Cependant, nous touchons ici un tournant important pour comprendre la force du succès actuel de la souveraineté anti-européenne, mais aussi pour en apprécier les limites. C'est la ligne de partage qui sépare, dans les soixante ans d'histoire de la construction européenne, les générations qui ont initié et consolidé cette intégration, celles qui ont pris le relais immédiatement après, qui ont perdu la forte motivation (messianique) des premières et n'ont pas encore rejoints par les bénéfices pédagogiques et culturels d'une formation européenne, enfin ceux qui ont suivi ou suivent cette formation. Eh bien, le destin a voulu que l'une des situations les plus difficiles que l'Europe ait traversées en raison de l'accumulation de différentes crises dans le même court laps de temps (l'économie, les nouvelles technologies, l'immigration, le terrorisme), est arrivée alors que les générations intermédiaires étaient et sont toujours les plus lourds ; les moins européens, ceux dans lesquels la valeur de l'Europe se fait le moins sentir. Cela s'applique aux électeurs et cela s'applique également aux élites dirigeantes, qui sont devenues de plus en plus habituées à faire passer l'intérêt national avant l'intérêt européen. 

Il est frappant - et donc incontournable - que dans des pays comme l'Autriche ou l'Italie, ce sont aussi des jeunes, quadragénaires voire trentenaires, qui prennent la tête du gouvernement sur la déferlante de positions anti- ou très anti-européennes . Il est frappant, cependant, non pas de nier ce que je disais à propos des jeunes générations, mais parce que cela nous oblige à constater - et nous l'avions déjà fait - que la contagion n'épargne même pas les jeunes et, qui plus est, l'opportunisme politique parmi eux aussi trouve ses espaces et ses protagonistes. Il y a ces protagonistes, mais il y a aussi les auteurs du Manifeste de la Villa Vigoni, de jeunes universitaires, des personnalités du monde professionnel et de l'entreprise, tous trentenaires ou quadragénaires tout au plus. Ce sont les bonnes personnes, car ils parlent au nom de générations qui pensent en grande partie comme eux. 
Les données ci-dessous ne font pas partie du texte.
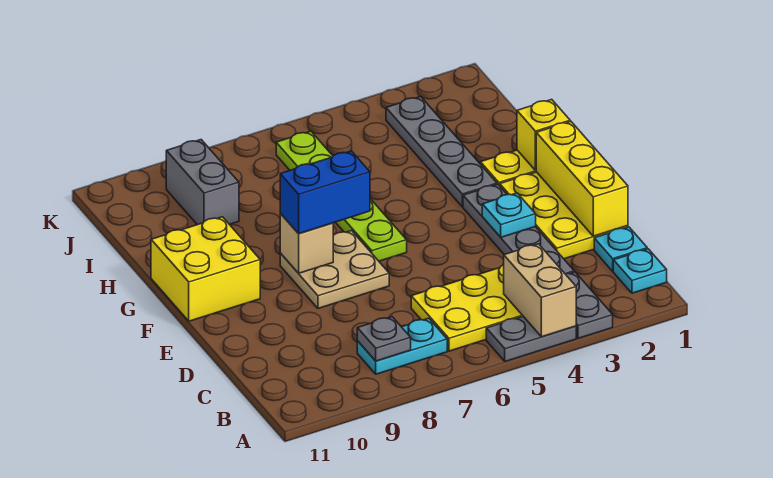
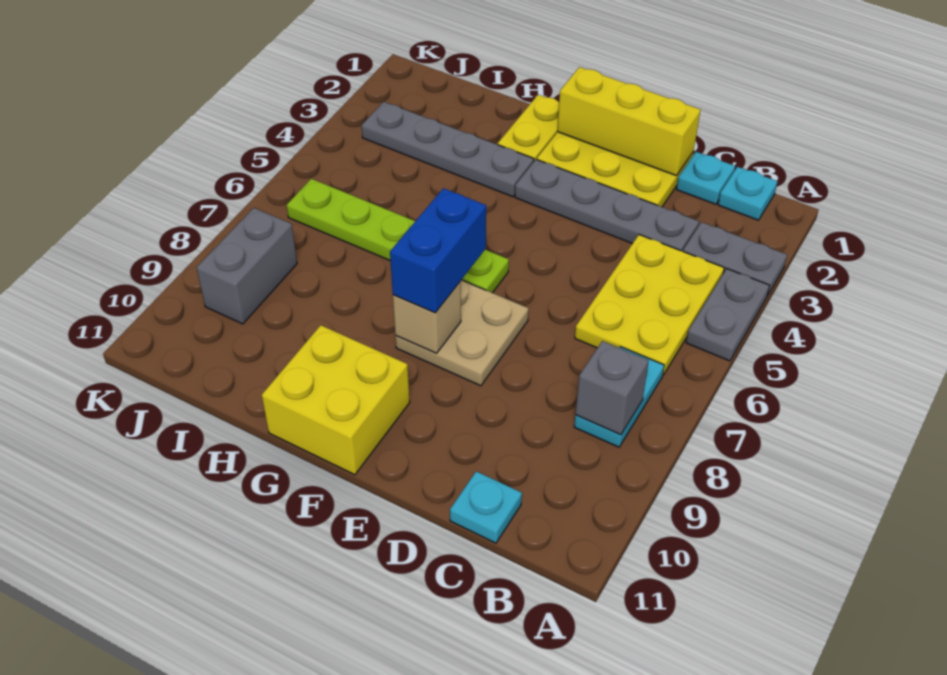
tan 1x2 brick [504,244,576,337] -> none
grey 1x1 plate [357,317,411,361] -> grey 1x1 brick [576,341,649,435]
cyan 1x1 plate [482,193,536,237] -> cyan 1x1 plate moved to [450,471,522,543]
yellow 1x1 brick [517,99,570,170] -> none
grey 1x2 brick [166,140,239,225] -> grey 1x2 brick turned to [197,208,297,324]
D'où les raisons de la confiance ; confiance dans un avenir européen encore possible, qu'il faut aujourd'hui protéger des bribes des eurosceptiques, mais aussi faire progresser pour ne pas frustrer les générations qui y croient et qui, au fil des années, l'intégreront toujours plus fermement dans leur propres mains. Je dois aussi ajouter que je ressens personnellement l'urgence, mais je ressens aussi les raisons de la progressivité. J'aime le Manifeste, mais je ne suis pas d'accord avec la proposition, adressée aux Parlements nationaux, de nommer leurs délégués, afin qu'ils puissent se réunir à Rome et rédiger immédiatement la Constitution d'une Union fédérale, qui ne soit approuvée qu'à la majorité des États membres. Robert Schuman lui-même dirait que l'hostilité qui s'est développée entre nous ces dernières années ne permet plus aujourd'hui un pas aussi long. La solidarité dont il parlait est nécessaire et il faut donc du temps pour qu'elle revienne à la formation. Mais la voie des réformes visant à une plus grande intégration dans les différents domaines doit être reprise, sachant que l'anti-européanisme ne sera pas numéroté, mais qu'il n'aura pas non plus de longue durée de vie. 
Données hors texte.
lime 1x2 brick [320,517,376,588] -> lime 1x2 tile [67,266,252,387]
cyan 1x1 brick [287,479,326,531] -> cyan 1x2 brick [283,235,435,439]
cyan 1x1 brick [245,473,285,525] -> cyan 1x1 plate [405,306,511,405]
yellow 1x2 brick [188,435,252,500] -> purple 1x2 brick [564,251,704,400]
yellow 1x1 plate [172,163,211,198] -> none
Nous n'avons pas besoin de créditer ces générations intermédiaires grises de plus de ressources et de plus de longévité qu'elles n'en ont peut-être. Dès lors, pour contrer courageusement le bruit qu'ils sont capables de faire aujourd'hui, savoir que l'histoire, et la démographie, sont de notre côté, pas de leur côté, n'est pas un détail sans importance.